TESTO DEL DOCUMENTO:
******************************

Che cosa l'ha scatenata, secondo voi?
«Credo che sia scaturita dai dolori dell'infanzia, la morte del padre, il collegio che lo ha fatto chiudere di più in se stesso. Ma la botta è stata nel momento in cui, con il primo contratto da semiprofessionista in tasca, quando poteva finalmente aiutare in casa, la mamma se n'è andata. Queste sofferenze alla fine gli hanno presentato il conto».

L'ultima frase di suo padre?
«Sentivo che aveva bisogno di noi. Quando la sera lasciavamo l'ospedale ci diceva: rimanete ancora, state qui. Era il segno del cambiamento. Mio padre ha avuto tre vite: Luigi quando era sul lago, a Leggiuno; Gigi Riva qui in Sardegna, in casa non è mai stato Gigi; infine un paio di anni fa ha ricominciato a vivere la famiglia da vicino, ha riscoperto il bisogno dei suoi cari, delle cose semplici, si è tolto il mantello di Gigirriva ed è tornato Luigi bambino».

Il Cagliari è salvo: domenica hanno evocato tutti Gigi Riva.
«Il mister Ranieri si è sentito di ringraziare papà, perché anche dopo un colloquio con mio padre aveva accettato la sfida. Sarebbe stato triste finire in Serie B proprio in questo 2024 in cui papà purtroppo se n'è andato».

******************************

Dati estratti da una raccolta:
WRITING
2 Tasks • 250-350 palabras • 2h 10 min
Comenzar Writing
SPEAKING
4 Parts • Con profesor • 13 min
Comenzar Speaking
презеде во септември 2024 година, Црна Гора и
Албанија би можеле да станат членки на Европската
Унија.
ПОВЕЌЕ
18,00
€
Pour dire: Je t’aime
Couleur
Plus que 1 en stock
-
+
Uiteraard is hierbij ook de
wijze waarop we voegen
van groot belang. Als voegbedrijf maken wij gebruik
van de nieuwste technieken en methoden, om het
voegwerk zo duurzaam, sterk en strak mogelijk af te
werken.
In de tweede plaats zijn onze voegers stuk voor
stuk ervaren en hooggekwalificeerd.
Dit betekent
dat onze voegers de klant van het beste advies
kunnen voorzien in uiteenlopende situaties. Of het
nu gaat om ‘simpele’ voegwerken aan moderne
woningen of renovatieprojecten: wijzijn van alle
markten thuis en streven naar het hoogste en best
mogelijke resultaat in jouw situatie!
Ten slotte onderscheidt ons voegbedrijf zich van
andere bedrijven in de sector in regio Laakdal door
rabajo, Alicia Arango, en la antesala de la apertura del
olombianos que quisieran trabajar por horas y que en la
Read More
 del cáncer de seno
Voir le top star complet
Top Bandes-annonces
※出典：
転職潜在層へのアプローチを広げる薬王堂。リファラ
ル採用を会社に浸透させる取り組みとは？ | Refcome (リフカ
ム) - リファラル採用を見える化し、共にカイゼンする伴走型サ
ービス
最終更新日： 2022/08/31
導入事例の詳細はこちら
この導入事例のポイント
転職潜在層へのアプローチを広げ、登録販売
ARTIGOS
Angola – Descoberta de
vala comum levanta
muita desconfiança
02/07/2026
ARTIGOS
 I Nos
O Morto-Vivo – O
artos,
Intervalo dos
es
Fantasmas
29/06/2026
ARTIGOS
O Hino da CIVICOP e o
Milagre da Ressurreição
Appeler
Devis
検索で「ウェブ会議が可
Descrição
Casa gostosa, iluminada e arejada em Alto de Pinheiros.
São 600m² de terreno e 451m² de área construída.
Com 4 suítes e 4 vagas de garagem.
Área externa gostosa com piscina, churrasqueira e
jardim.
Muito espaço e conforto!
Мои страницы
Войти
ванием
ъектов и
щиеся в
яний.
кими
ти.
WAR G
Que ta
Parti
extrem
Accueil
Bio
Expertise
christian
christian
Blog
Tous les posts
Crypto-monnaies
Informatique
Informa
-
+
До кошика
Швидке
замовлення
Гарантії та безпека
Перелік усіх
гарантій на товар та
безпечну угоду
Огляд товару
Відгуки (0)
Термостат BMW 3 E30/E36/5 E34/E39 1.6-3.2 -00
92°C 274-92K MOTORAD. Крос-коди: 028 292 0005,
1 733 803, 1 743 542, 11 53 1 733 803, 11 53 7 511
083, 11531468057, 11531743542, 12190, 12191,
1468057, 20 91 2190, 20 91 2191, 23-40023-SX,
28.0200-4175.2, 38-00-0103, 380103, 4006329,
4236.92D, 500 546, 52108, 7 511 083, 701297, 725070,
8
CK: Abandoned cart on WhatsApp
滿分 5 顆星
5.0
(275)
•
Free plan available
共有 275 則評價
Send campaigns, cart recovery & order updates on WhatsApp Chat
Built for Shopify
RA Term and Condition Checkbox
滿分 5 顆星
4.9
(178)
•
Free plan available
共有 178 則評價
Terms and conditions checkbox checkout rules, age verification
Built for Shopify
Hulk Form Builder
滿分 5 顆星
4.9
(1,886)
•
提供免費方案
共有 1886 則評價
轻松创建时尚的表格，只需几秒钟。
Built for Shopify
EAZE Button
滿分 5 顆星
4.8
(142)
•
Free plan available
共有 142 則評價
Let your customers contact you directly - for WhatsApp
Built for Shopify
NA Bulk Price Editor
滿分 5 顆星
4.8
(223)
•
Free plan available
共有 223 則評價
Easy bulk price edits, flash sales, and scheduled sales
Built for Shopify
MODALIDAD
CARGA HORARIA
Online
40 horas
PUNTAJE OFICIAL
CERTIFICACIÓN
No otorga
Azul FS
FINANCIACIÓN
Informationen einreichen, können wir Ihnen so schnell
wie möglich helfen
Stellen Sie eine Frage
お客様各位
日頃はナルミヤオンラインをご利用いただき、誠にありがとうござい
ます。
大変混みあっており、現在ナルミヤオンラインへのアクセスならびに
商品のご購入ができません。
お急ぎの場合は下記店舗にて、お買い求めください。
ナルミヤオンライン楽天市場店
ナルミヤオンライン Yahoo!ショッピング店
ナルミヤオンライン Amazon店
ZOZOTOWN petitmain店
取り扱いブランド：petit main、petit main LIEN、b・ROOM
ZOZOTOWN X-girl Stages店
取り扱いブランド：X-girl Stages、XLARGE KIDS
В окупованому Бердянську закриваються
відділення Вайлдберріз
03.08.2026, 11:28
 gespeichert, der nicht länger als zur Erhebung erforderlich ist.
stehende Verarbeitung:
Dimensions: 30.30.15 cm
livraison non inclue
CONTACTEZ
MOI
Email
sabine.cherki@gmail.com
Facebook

******************************

CONSEGNA ESERCIZIO: Trascrivi fedelmente il passo dell'intervista su Gigi Riva partendo dalle parole "L'ultima frase di" e fermandoti dopo le parole "tutti Gigi Riva.". I record costituiscono materiale distinto dall'intervista su Gigi Riva.

RISPOSTA SCRITTA:
L'ultima frase di suo padre?
«Sentivo che aveva bisogno di noi. Quando la sera lasciavamo l'ospedale ci diceva: rimanete ancora, state qui. Era il segno del cambiamento. Mio padre ha avuto tre vite: Luigi quando era sul lago, a Leggiuno; Gigi Riva qui in Sardegna, in casa non è mai stato Gigi; infine un paio di anni fa ha ricominciato a vivere la famiglia da vicino, ha riscoperto il bisogno dei suoi cari, delle cose semplici, si è tolto il mantello di Gigirriva ed è tornato Luigi bambino».

Il Cagliari è salvo: domenica hanno evocato tutti Gigi Riva.